In vielen Familien stösst man hier sicher an Grenzen. Wenn die Mutter mit der Tochter das 1x1 übt, der grosse Bruder an einer Videokonferenz Englisch teilnimmt und der Vater im Homeoffice ein Telefonat führt, dann ist es schon sehr schwierig die Aufmerksamkeit zu bündeln. Zudem mögen auch Sorgen und Ängste, Hoffnungen und Sehnsüchte die Gedanken absorbieren. Es gehört auch zu den Kehrseiten der oben positiv erwähnten Austauschmöglichkeiten via Computer, dass eingehende und dabei piepende Chat-Nachrichten einen immer wieder aus der Aktivität reissen.

Ablenkungen ausblenden und Aufmerksamkeit bündeln zehrt an den Kräften und wohl auch an den Nerven - und die liegen dann ab und zu blank.

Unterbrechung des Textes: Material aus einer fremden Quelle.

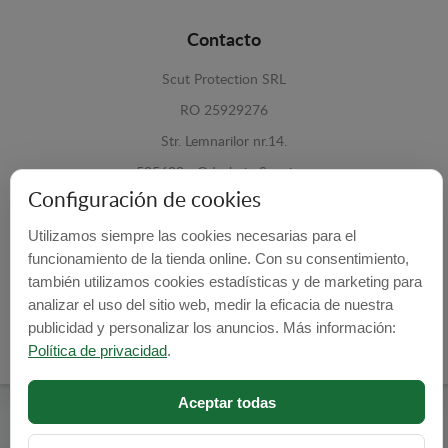
Contacto
Scut Protection SRL
RO 25929276
Str. Lemnarilor nr.14.
535600 - Odorheiu Secuiesc
Configuración de cookies
Harghita, Romania
Utilizamos siempre las cookies necesarias para el
E-mail:
info@cubrecarter.com
funcionamiento de la tienda online. Con su consentimiento,
también utilizamos cookies estadísticas y de marketing para
Site:
www.cubrecarter.com
analizar el uso del sitio web, medir la eficacia de nuestra
publicidad y personalizar los anuncios. Más información:
Política de privacidad
.
Aceptar todas
Cubre Carter -
© 2026
Programed By
lokopi WEB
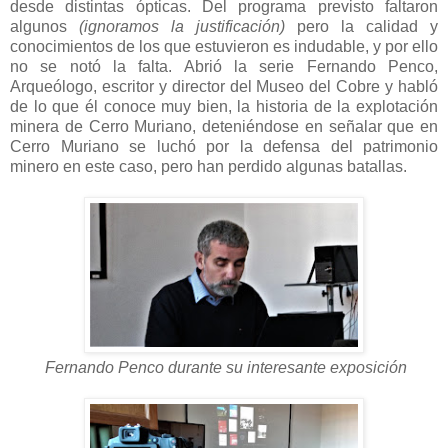
desde distintas ópticas. Del programa previsto faltaron
algunos
(ignoramos la justificación)
pero la calidad y
conocimientos de los que estuvieron es indudable, y por ello
no se notó la falta. Abrió la serie Fernando Penco,
Arqueólogo, escritor y director del Museo del Cobre y habló
de lo que él conoce muy bien, la historia de la explotación
minera de Cerro Muriano, deteniéndose en señalar que en
Cerro Muriano se luchó por la defensa del patrimonio
minero en este caso, pero han perdido algunas batallas.
Fernando Penco durante su interesante exposición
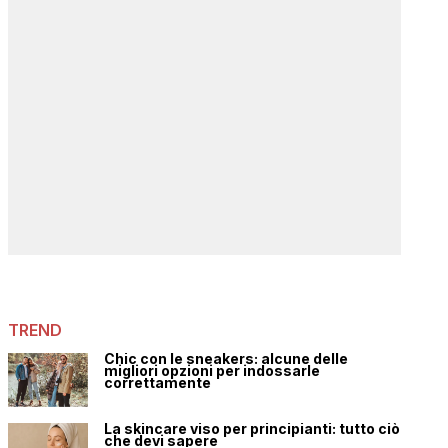
TREND
Chic con le sneakers: alcune delle
migliori opzioni per indossarle
correttamente
La skincare viso per principianti: tutto ciò
che devi sapere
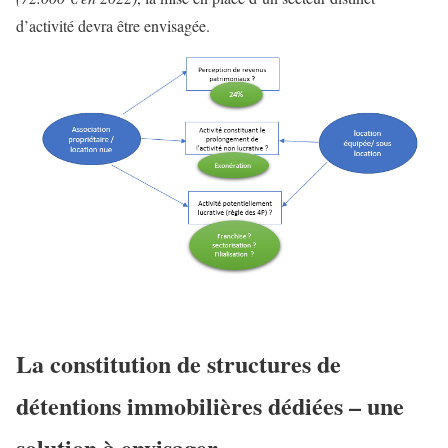
d’activité devra être envisagée.
La constitution de structures de
détentions immobilières dédiées – une
solution à envisager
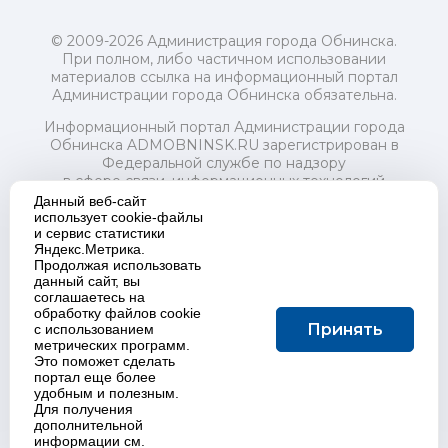
© 2009-2026 Администрация города Обнинска.
При полном, либо частичном использовании
материалов ссылка на информационный портал
Администрации города Обнинска обязательна.
Информационный портал Администрации города
Обнинска ADMOBNINSK.RU зарегистрирован в
Федеральной службе по надзору
в сфере связи, информационных технологий
и массовых коммуникаций (Роскомнадзор) 24 июля
Данный веб-сайт
2018 года.
использует cookie-файлы
и сервис статистики
Свидетельство о регистрации Эл № ФС77-73321
Яндекс.Метрика.
Продолжая использовать
Учредитель: Администрация (исполнительно-
данный сайт, вы
распорядительный орган) городского округа "Город
соглашаетесь на
Обнинск". Главный редактор: Байкова Е.А.
обработку файлов cookie
Адрес электронной почты Редакции:
Принять
с использованием
redactor@admobninsk.ru
метрических программ.
Телефон Редакции: +7 (484) 395-85-85
Это поможет сделать
Настоящий ресурс содержит материалы 18+
портал еще более
Политика в отношении обработки персональных
удобным и полезным.
Для получения
данных
дополнительной
информации см.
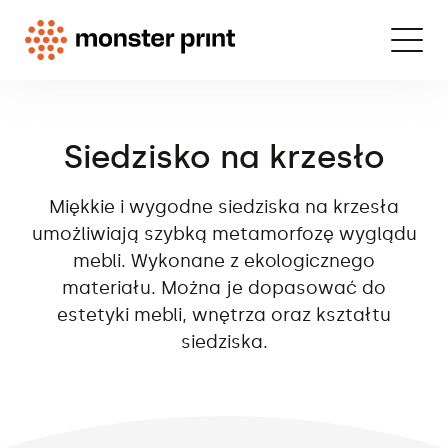
Siedzisko na krzesło
Miękkie i wygodne siedziska na krzesła
umożliwiają szybką metamorfozę wyglądu
mebli. Wykonane z ekologicznego
materiału. Można je dopasować do
estetyki mebli, wnętrza oraz kształtu
siedziska.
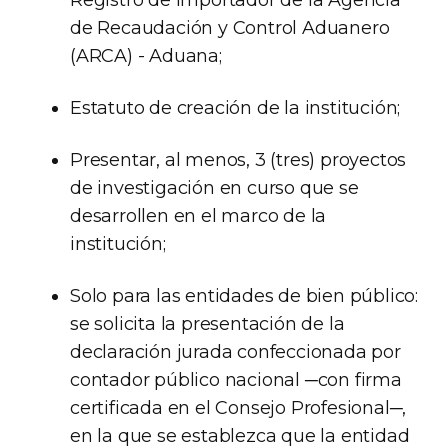
Registro de Importador de la Agencia
de Recaudación y Control Aduanero
(ARCA) - Aduana;
Estatuto de creación de la institución;
Presentar, al menos, 3 (tres) proyectos
de investigación en curso que se
desarrollen en el marco de la
institución;
Solo para las entidades de bien público:
se solicita la presentación de la
declaración jurada confeccionada por
contador público nacional ─con firma
certificada en el Consejo Profesional─,
en la que se establezca que la entidad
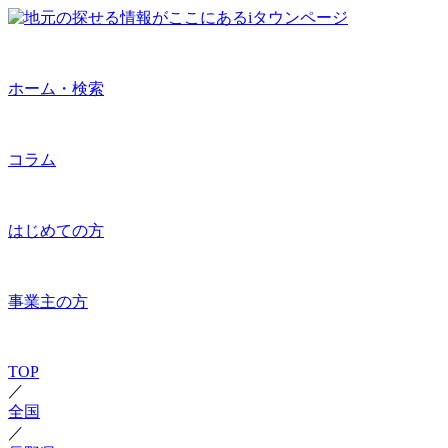
ホーム・検索
コラム
はじめての方
事業主の方
TOP
／
全国
／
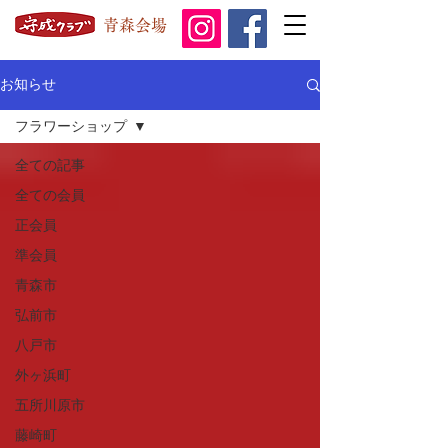
青森会場
お知らせ
フラワーショップ
全ての記事
全ての会員
正会員
準会員
青森市
弘前市
八戸市
外ヶ浜町
五所川原市
藤崎町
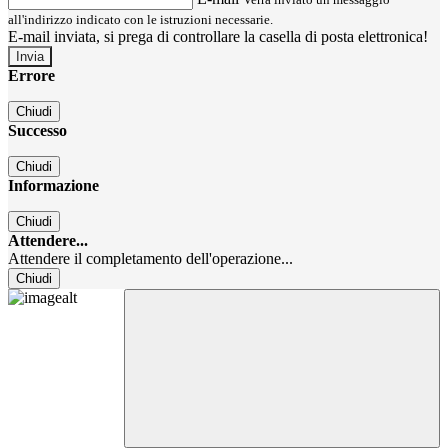
all'indirizzo indicato con le istruzioni necessarie.
E-mail inviata, si prega di controllare la casella di posta elettronica!
Errore
Chiudi
Successo
Chiudi
Informazione
Chiudi
Attendere...
Attendere il completamento dell'operazione...
Chiudi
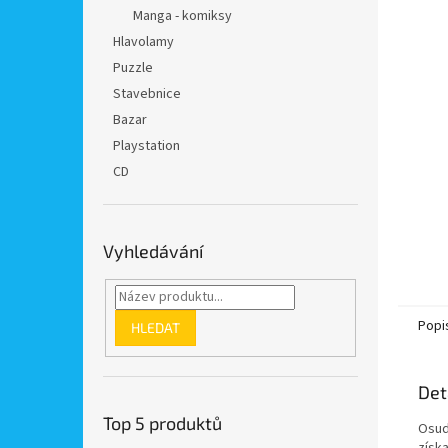
n
Manga - komiksy
e
Hlavolamy
l
Puzzle
Stavebnice
Bazar
Playstation
CD
Vyhledávání
Popi
HLEDAT
Det
Top 5 produktů
Osud
získa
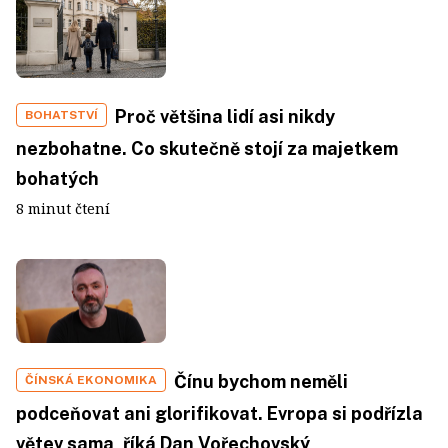
Proč většina lidí asi nikdy
BOHATSTVÍ
nezbohatne. Co skutečně stojí za majetkem
bohatých
8 minut čtení
Čínu bychom neměli
ČÍNSKÁ EKONOMIKA
podceňovat ani glorifikovat. Evropa si podřízla
větev sama, říká Dan Vořechovský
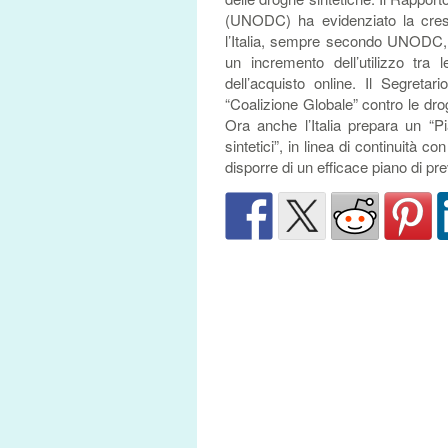
(UNODC) ha evidenziato la cresc
l’Italia, sempre secondo UNODC, 
un incremento dell’utilizzo tra 
dell’acquisto online. Il Segreta
“Coalizione Globale” contro le dro
Ora anche l’Italia prepara un “Pi
sintetici”, in linea di continuità 
disporre di un efficace piano di pre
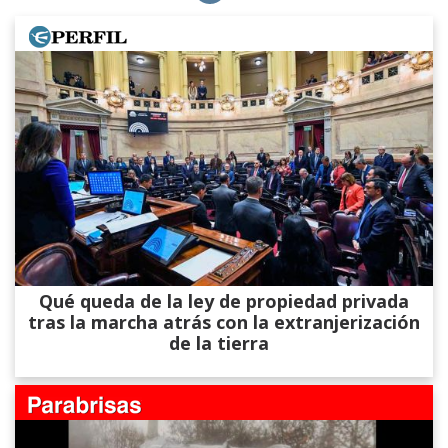
Qué queda de la ley de propiedad privada
tras la marcha atrás con la extranjerización
de la tierra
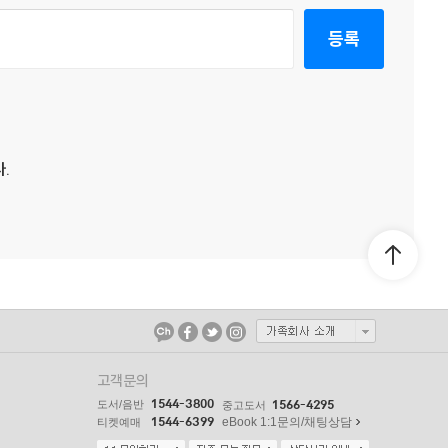
등록
.
고객문의
1544-3800
도서/음반
1566-4295
중고도서
1544-6399
eBook 1:1문의/채팅상담
티켓예매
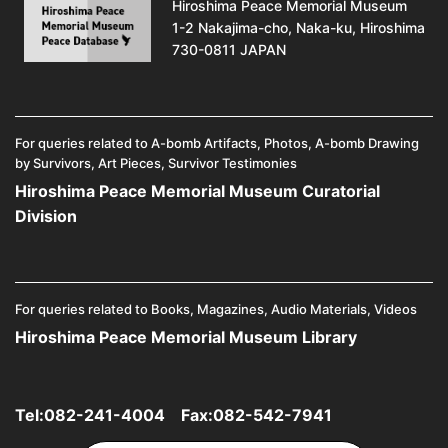
Hiroshima Peace Memorial Museum
1-2 Nakajima-cho, Naka-ku, Hiroshima
730-0811 JAPAN
For queries related to A-bomb Artifacts, Photos, A-bomb Drawing
by Survivors, Art Pieces, Survivor Testimonies
Hiroshima Peace Memorial Museum Curatorial
Division
For queries related to Books, Magazines, Audio Materials, Videos
Hiroshima Peace Memorial Museum Library
Tel:
082-241-4004
Fax:082-542-7941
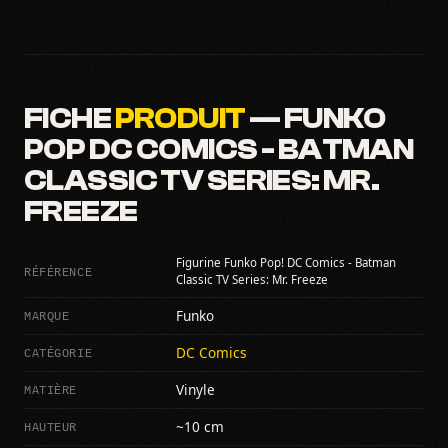
FICHE
PRODUIT
— FUNKO
POP DC COMICS - BATMAN
CLASSIC TV SERIES: MR.
FREEZE
Figurine Funko Pop! DC Comics - Batman
RÉFÉRENCE
Classic TV Series: Mr. Freeze
MARQUE
Funko
CATÉGORIE
DC Comics
MATIÈRE
Vinyle
HAUTEUR
~10 cm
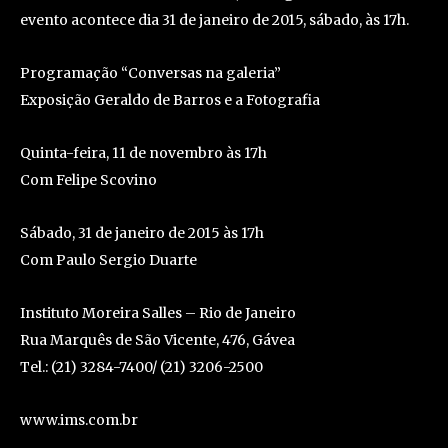
evento acontece dia 31 de janeiro de 2015, sábado, às 17h.
Programação “Conversas na galeria”
Exposição Geraldo de Barros e a Fotografia
Quinta-feira, 11 de novembro às 17h
Com Felipe Scovino
Sábado, 31 de janeiro de 2015 às 17h
Com Paulo Sergio Duarte
Instituto Moreira Salles – Rio de Janeiro
Rua Marquês de São Vicente, 476, Gávea
Tel.: (21) 3284-7400/ (21) 3206-2500
www.ims.com.br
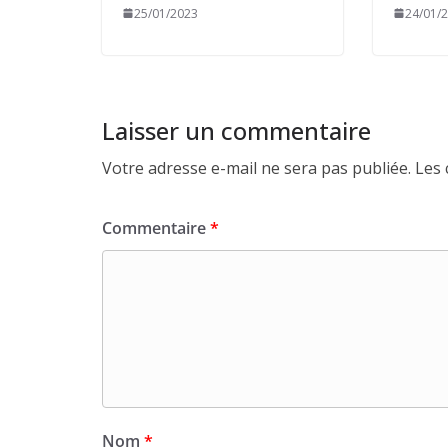
25/01/2023
24/01/
Laisser un commentaire
Votre adresse e-mail ne sera pas publiée.
Les 
Commentaire
*
Nom
*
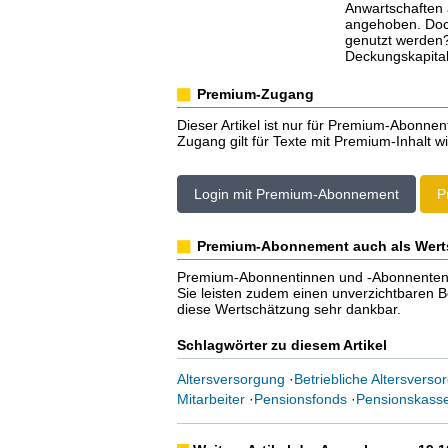
Anwartschaften
angehoben. Doch
genutzt werden?
Deckungskapitals
Premium-Zugang
Dieser Artikel ist nur für Premium-Abonnen
Zugang gilt für Texte mit Premium-Inhalt wi
Login mit Premium-Abonnement
P
Premium-Abonnement auch als Wert
Premium-Abonnentinnen und -Abonnenten er
Sie leisten zudem einen unverzichtbaren Bei
diese Wertschätzung sehr dankbar.
Schlagwörter zu diesem Artikel
Altersversorgung
·
Betriebliche Altersverso
Mitarbeiter
·
Pensionsfonds
·
Pensionskass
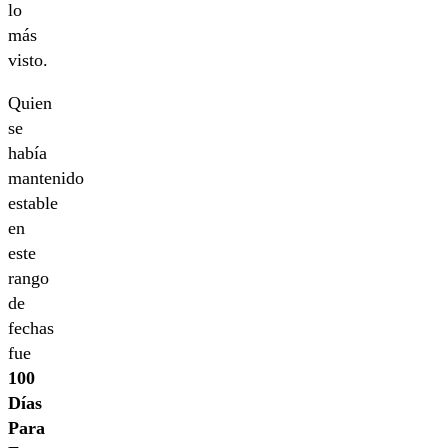
lo
más
visto.
Quien
se
había
mantenido
estable
en
este
rango
de
fechas
fue
100
Días
Para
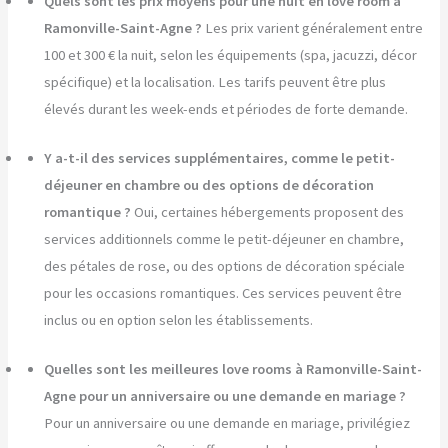
Quels sont les prix moyens pour une nuit en love room à
Ramonville-Saint-Agne ?
Les prix varient généralement entre
100 et 300 € la nuit, selon les équipements (spa, jacuzzi, décor
spécifique) et la localisation. Les tarifs peuvent être plus
élevés durant les week-ends et périodes de forte demande.
Y a-t-il des services supplémentaires, comme le petit-
déjeuner en chambre ou des options de décoration
romantique ?
Oui, certaines hébergements proposent des
services additionnels comme le petit-déjeuner en chambre,
des pétales de rose, ou des options de décoration spéciale
pour les occasions romantiques. Ces services peuvent être
inclus ou en option selon les établissements.
Quelles sont les meilleures love rooms à Ramonville-Saint-
Agne pour un anniversaire ou une demande en mariage ?
Pour un anniversaire ou une demande en mariage, privilégiez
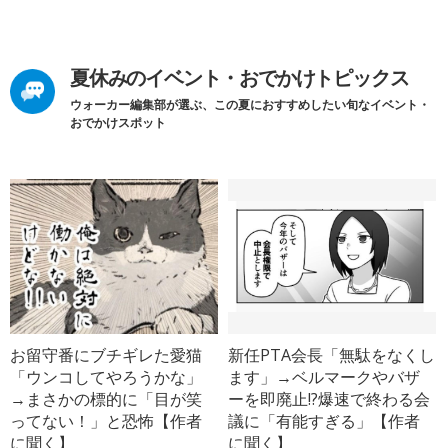
夏休みのイベント・おでかけトピックス
ウォーカー編集部が選ぶ、この夏におすすめしたい旬なイベント・
おでかけスポット
お留守番にブチギレた愛猫
新任PTA会長「無駄をなくし
「ウンコしてやろうかな」
ます」→ベルマークやバザ
→まさかの標的に「目が笑
ーを即廃止!?爆速で終わる会
ってない！」と恐怖【作者
議に「有能すぎる」【作者
に聞く】
に聞く】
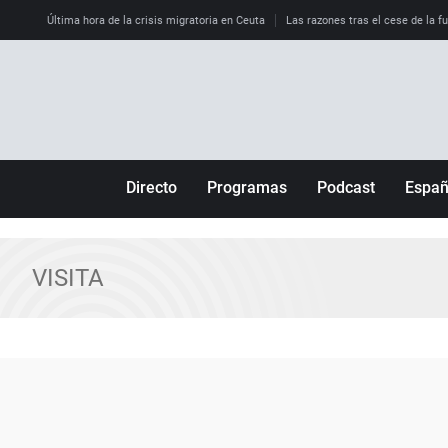
Última hora de la crisis migratoria en Ceuta
Las razones tras el cese de la f
Directo
Programas
Podcast
Espa
Más de uno
Los Perseguidos
Andalucía
Por fin
Malas decisiones
Aragón
VISITA
Julia en la onda
Expedientes del más allá
Baleares
La brújula
El viaje del Guernica
Cantabria
Radioestadio
Invisibles
Cataluña
Radioestadio noche
Prohibido morirse
Comunidad de M
El colegio invisible
Esto no ha pasado
Comunitat Vale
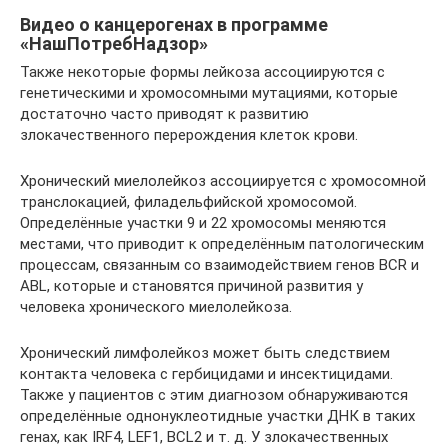
Видео о канцерогенах в программе
«НашПотребНадзор»
Также некоторые формы лейкоза ассоциируются с
генетическими и хромосомными мутациями, которые
достаточно часто приводят к развитию
злокачественного перерождения клеток крови.
Хронический миелолейкоз ассоциируется с хромосомной
транслокацией, филадельфийской хромосомой.
Определённые участки 9 и 22 хромосомы меняются
местами, что приводит к определённым патологическим
процессам, связанным со взаимодействием генов BCR и
ABL, которые и становятся причиной развития у
человека хронического миелолейкоза.
Хронический лимфолейкоз может быть следствием
контакта человека с гербицидами и инсектицидами.
Также у пациентов с этим диагнозом обнаруживаются
определённые однонуклеотидные участки ДНК в таких
генах, как IRF4, LEF1, BCL2 и т. д. У злокачественных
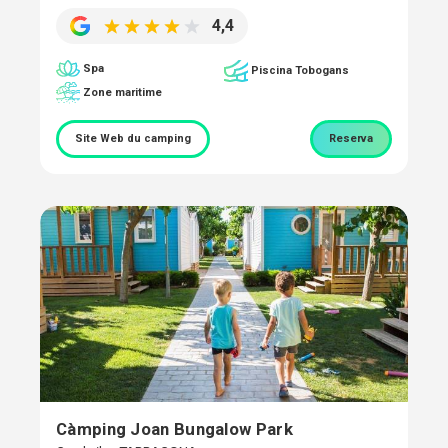
4,4
Spa
Piscina Tobogans
Zone maritime
Site Web du camping
Reserva
Càmping Joan Bungalow Park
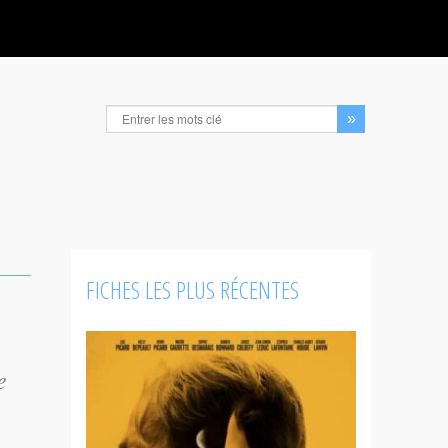
FICHES LES PLUS RÉCENTES
e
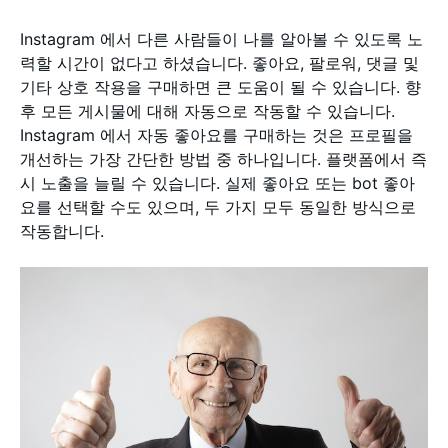
Instagram 에서 다른 사람들이 나를 알아볼 수 있도록 노
력할 시간이 없다고 하셨습니다. 좋아요, 팔로워, 댓글 및
기타 상호 작용을 구매하면 큰 도움이 될 수 있습니다. 향
후 모든 게시물에 대해 자동으로 작동할 수 있습니다.
Instagram 에서 자동 좋아요를 구매하는 것은 프로필을
개선하는 가장 간단한 방법 중 하나입니다. 플랫폼에서 즉
시 노출을 늘릴 수 있습니다. 실제 좋아요 또는 bot 좋아
요를 선택할 수도 있으며, 두 가지 모두 동일한 방식으로
작동합니다.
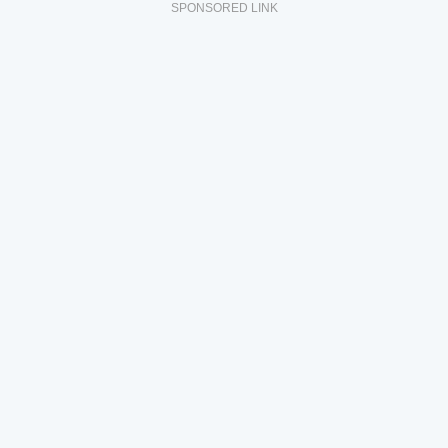
SPONSORED LINK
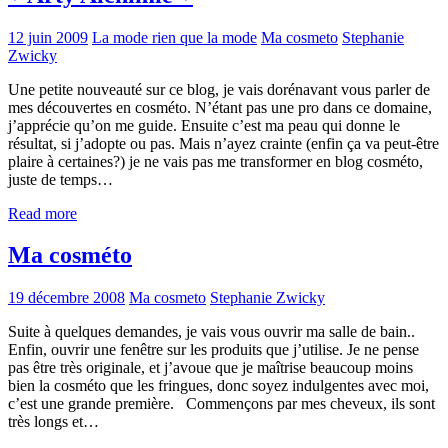
12 juin 2009
La mode rien que la mode
Ma cosmeto
Stephanie
Zwicky
Une petite nouveauté sur ce blog, je vais dorénavant vous parler de
mes découvertes en cosméto. N’étant pas une pro dans ce domaine,
j’apprécie qu’on me guide. Ensuite c’est ma peau qui donne le
résultat, si j’adopte ou pas. Mais n’ayez crainte (enfin ça va peut-être
plaire à certaines?) je ne vais pas me transformer en blog cosméto,
juste de temps…
Read more
Ma cosméto
19 décembre 2008
Ma cosmeto
Stephanie Zwicky
Suite à quelques demandes, je vais vous ouvrir ma salle de bain..
Enfin, ouvrir une fenêtre sur les produits que j’utilise. Je ne pense
pas être très originale, et j’avoue que je maîtrise beaucoup moins
bien la cosméto que les fringues, donc soyez indulgentes avec moi,
c’est une grande première. Commençons par mes cheveux, ils sont
très longs et…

„Neugier ist der Docht in der Kerze des Lernens“, so betitelt der Psychotherapeut und Hirnforscher Bertram (2013) seinen Vortrag. Wie auch an anderer Stelle erwähnt, ist das Gehirn nicht interessiert an Normalem, Vorhersehbarem, an Routine. Aber die Gier auf Neues bündelt die Aufmerksamkeit.